◆ Exercise goal
Set down the data again word for word. Skip any pictures.

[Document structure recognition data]
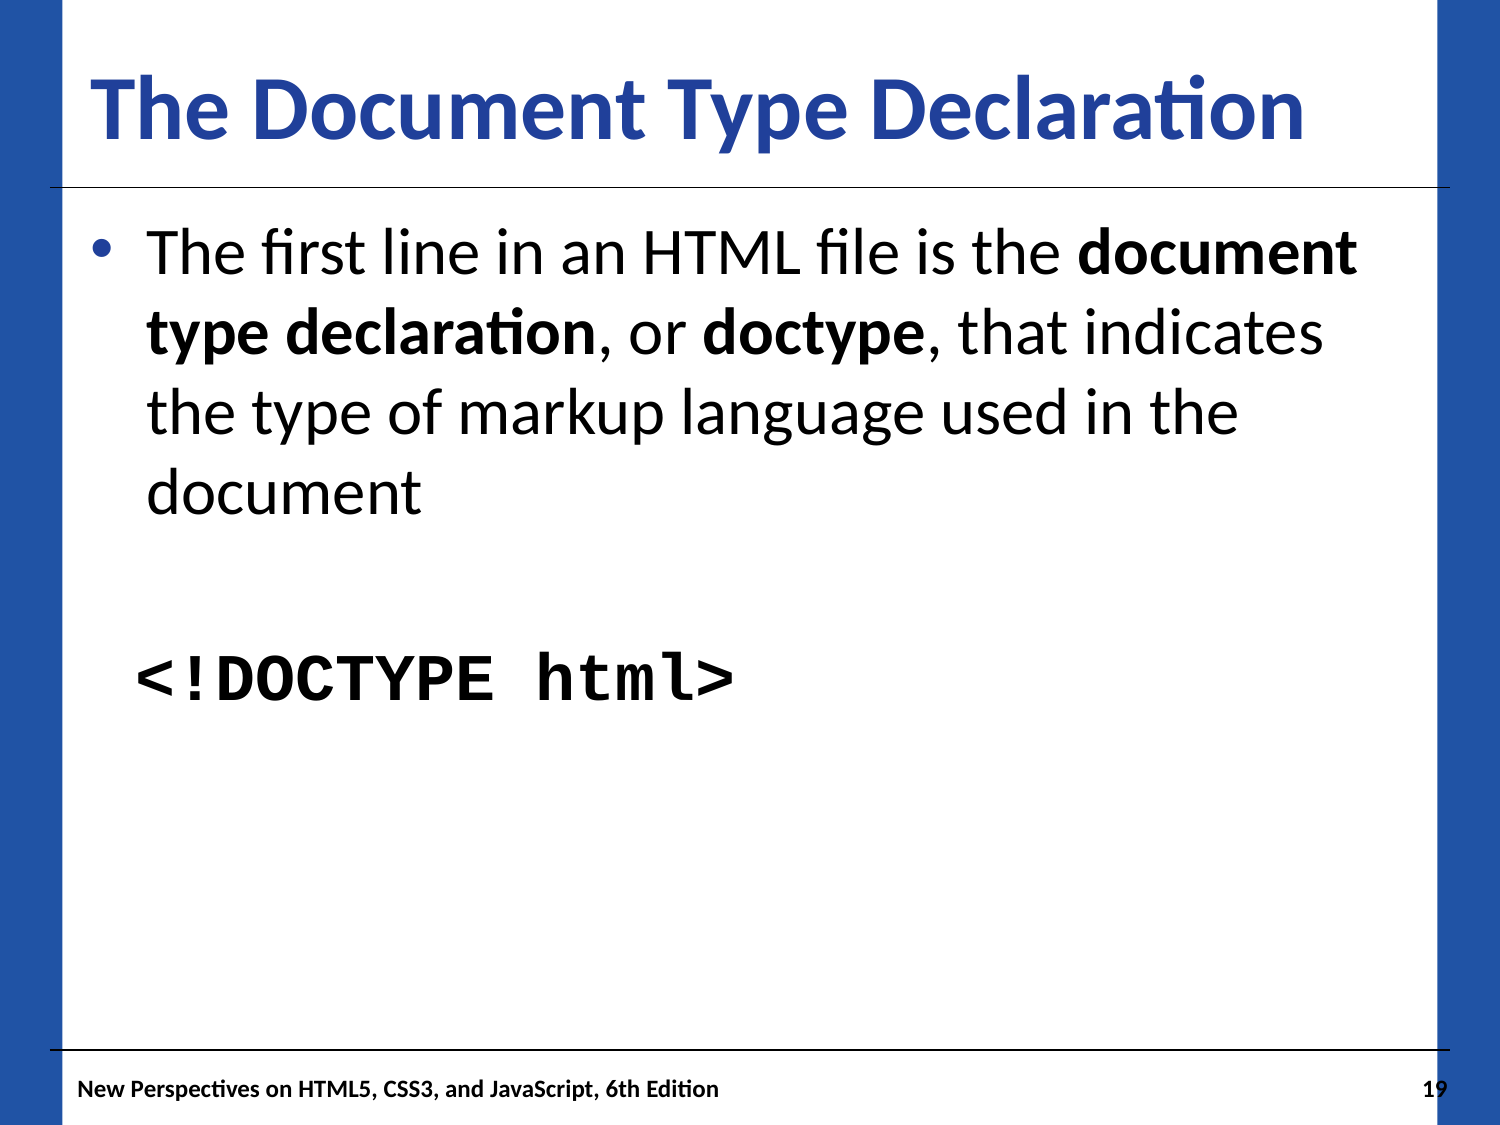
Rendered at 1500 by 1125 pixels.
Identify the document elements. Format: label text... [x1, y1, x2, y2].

slide_number 19 [1413, 1050, 1463, 1125]
footer New Perspectives on HTML5, CSS3, and JavaScript, 6th Edition [62, 1050, 1413, 1125]
list The first line in an HTML file is the document type declaration, or doctype, that indicates the type of markup language used in the document <!DOCTYPE html> [74, 199, 1438, 1006]
title The Document Type Declaration [74, 24, 1438, 181]
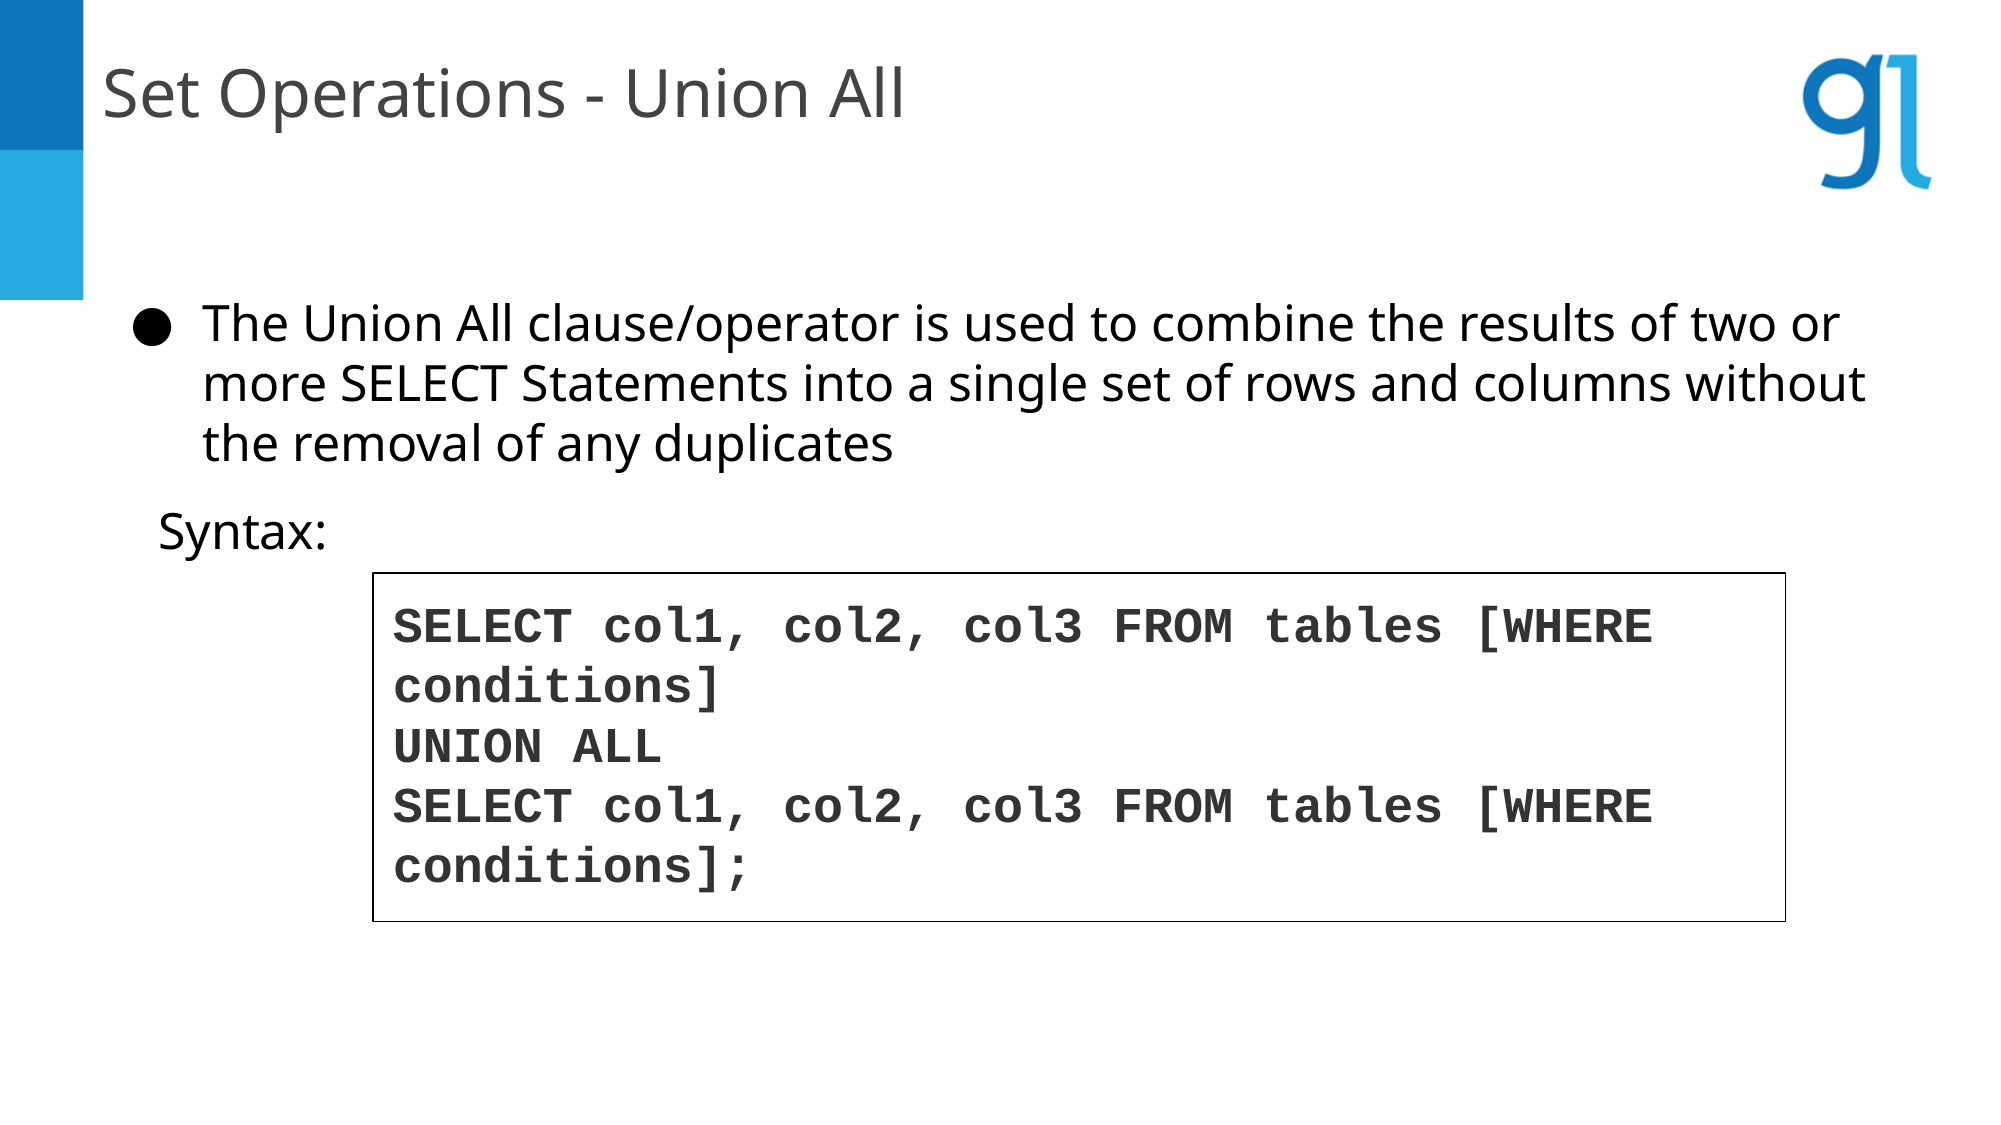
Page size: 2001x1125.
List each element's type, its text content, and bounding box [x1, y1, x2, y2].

text_box [0, 0, 84, 149]
text_box SELECT col1, col2, col3 FROM tables [WHERE conditions] UNION ALL SELECT col1, col2, col3 FROM tables [WHERE conditions]; [372, 572, 1786, 922]
text_box Set Operations - Union All [82, 30, 1713, 147]
text_box Syntax: [138, 479, 373, 573]
picture [1766, 22, 1967, 223]
text_box The Union All clause/operator is used to combine the results of two or more SELECT Statements into a single set of rows and columns without the removal of any duplicates [82, 271, 1890, 422]
text_box [0, 149, 84, 300]
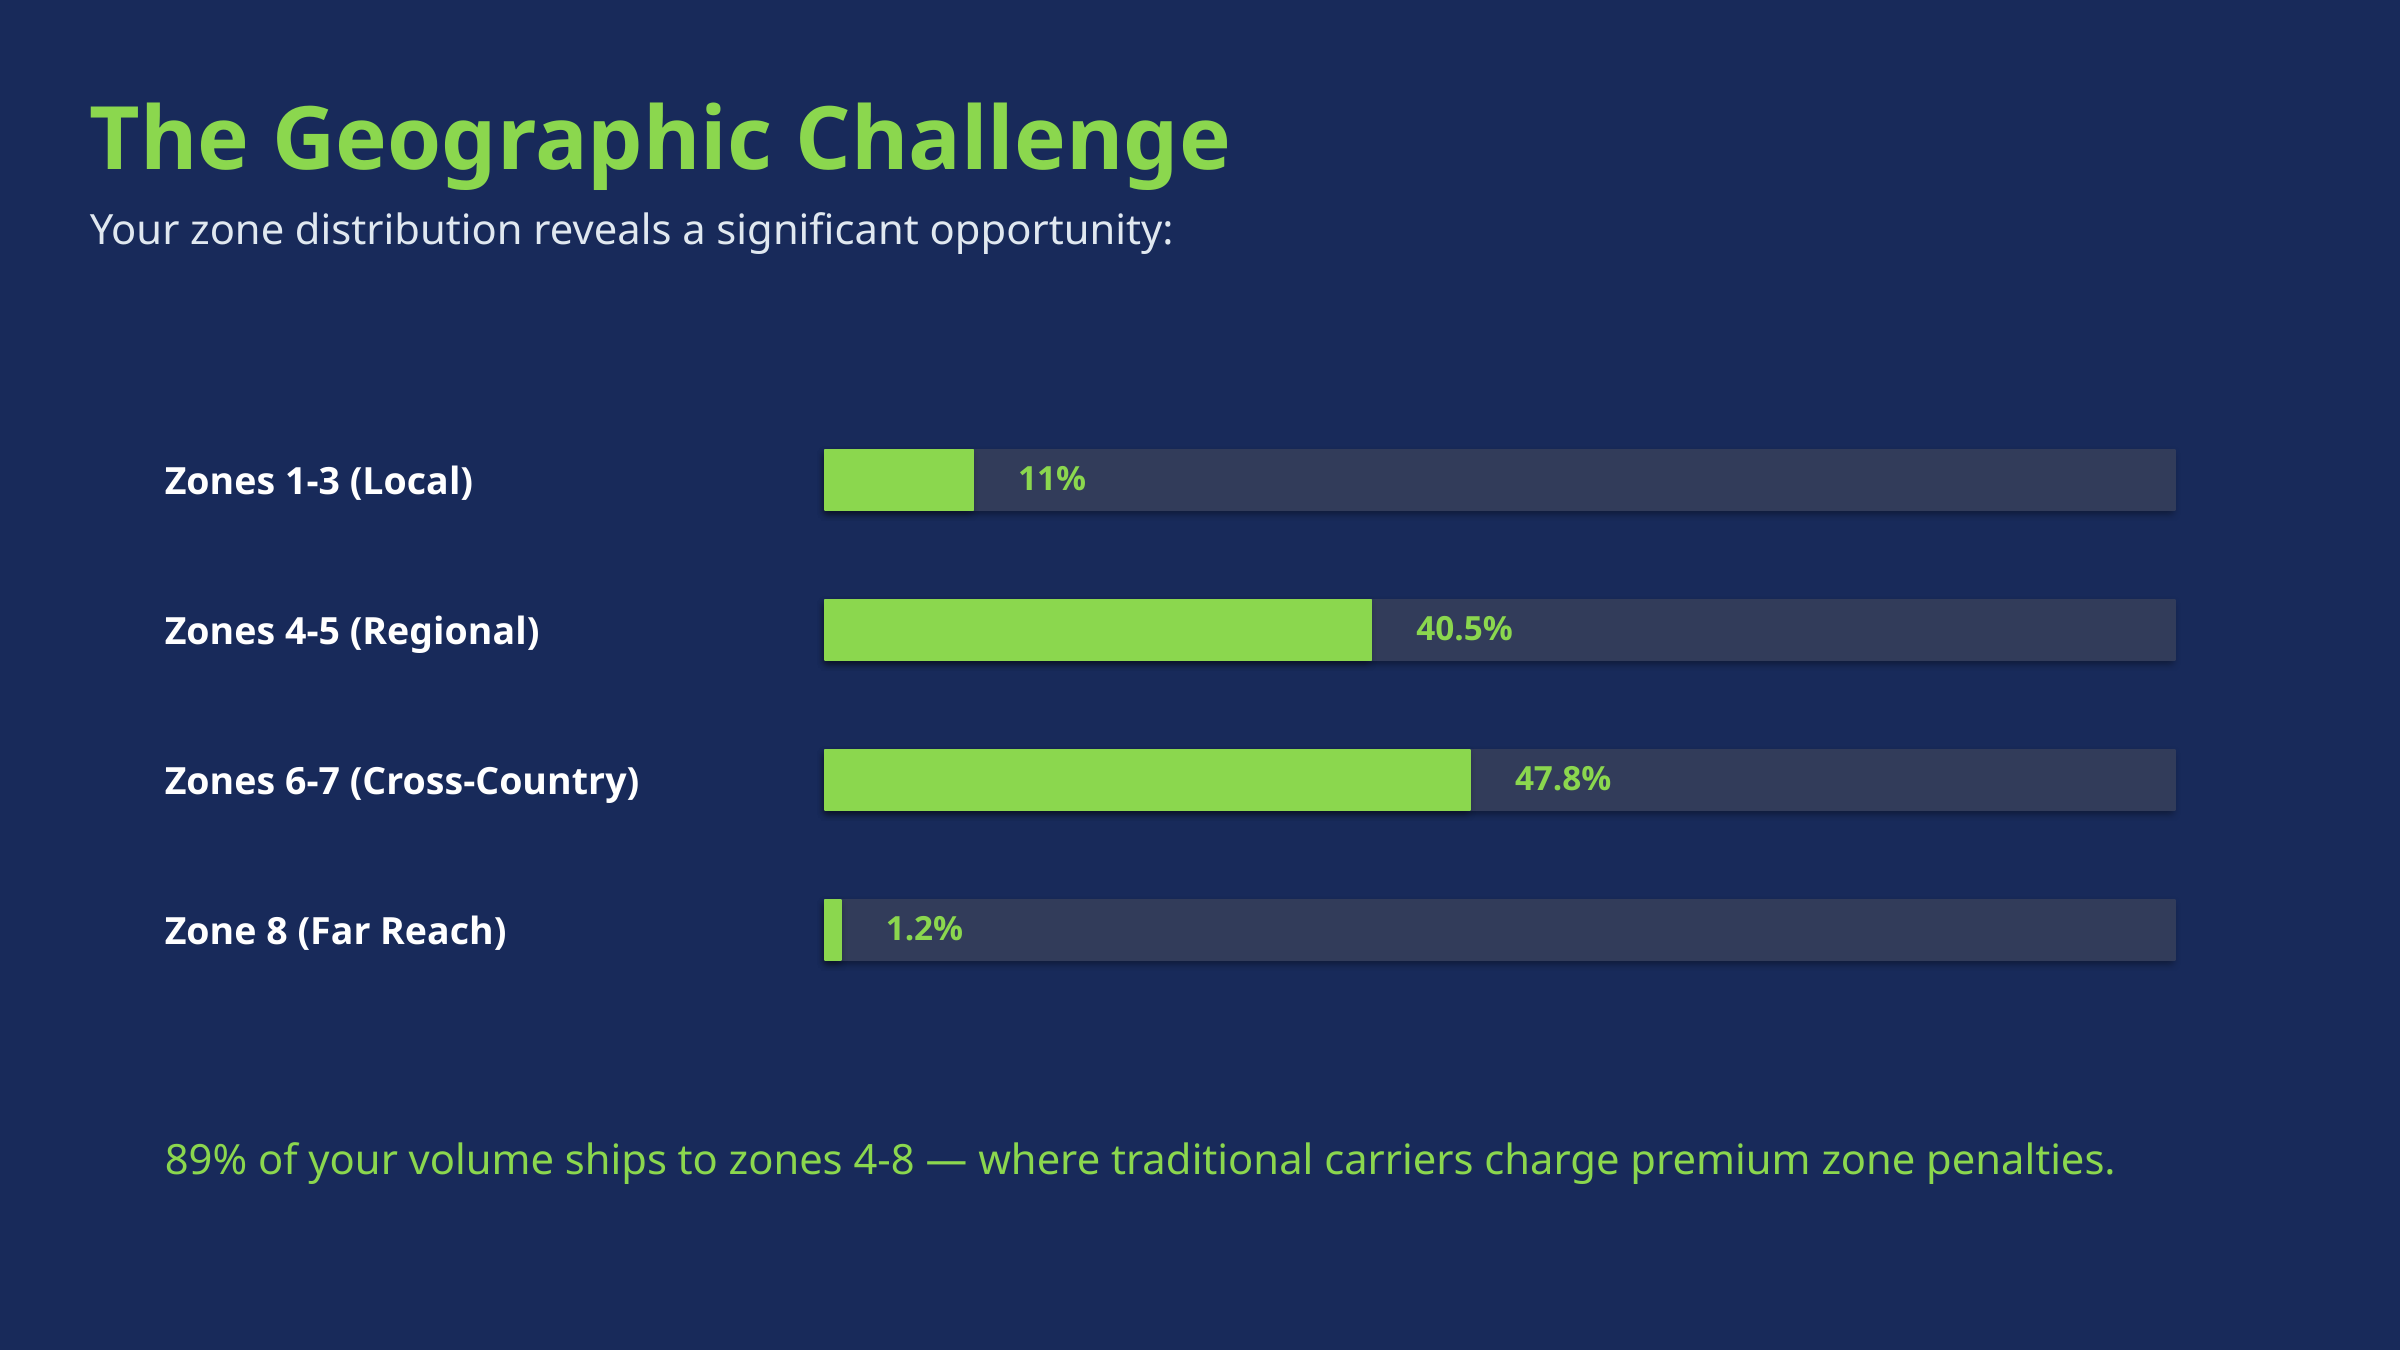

◆ Task answer
Rendered at 1500 by 1125 pixels.
Identify the document elements. Format: label text... [x1, y1, x2, y2].

slide_number 19 [1413, 1050, 1463, 1125]
footer New Perspectives on HTML5, CSS3, and JavaScript, 6th Edition [62, 1050, 1413, 1125]
list The first line in an HTML file is the document type declaration, or doctype, that indicates the type of markup language used in the document <!DOCTYPE html> [74, 199, 1438, 1006]
title The Document Type Declaration [74, 24, 1438, 181]
Page size: 2001x1125.
List each element's type, its text content, and bounding box [x1, y1, x2, y2].

text_box [0, 0, 84, 149]
text_box SELECT col1, col2, col3 FROM tables [WHERE conditions] UNION ALL SELECT col1, col2, col3 FROM tables [WHERE conditions]; [372, 572, 1786, 922]
text_box Set Operations - Union All [82, 30, 1713, 147]
text_box Syntax: [138, 479, 373, 573]
picture [1766, 22, 1967, 223]
text_box The Union All clause/operator is used to combine the results of two or more SELECT Statements into a single set of rows and columns without the removal of any duplicates [82, 271, 1890, 422]
text_box [0, 149, 84, 300]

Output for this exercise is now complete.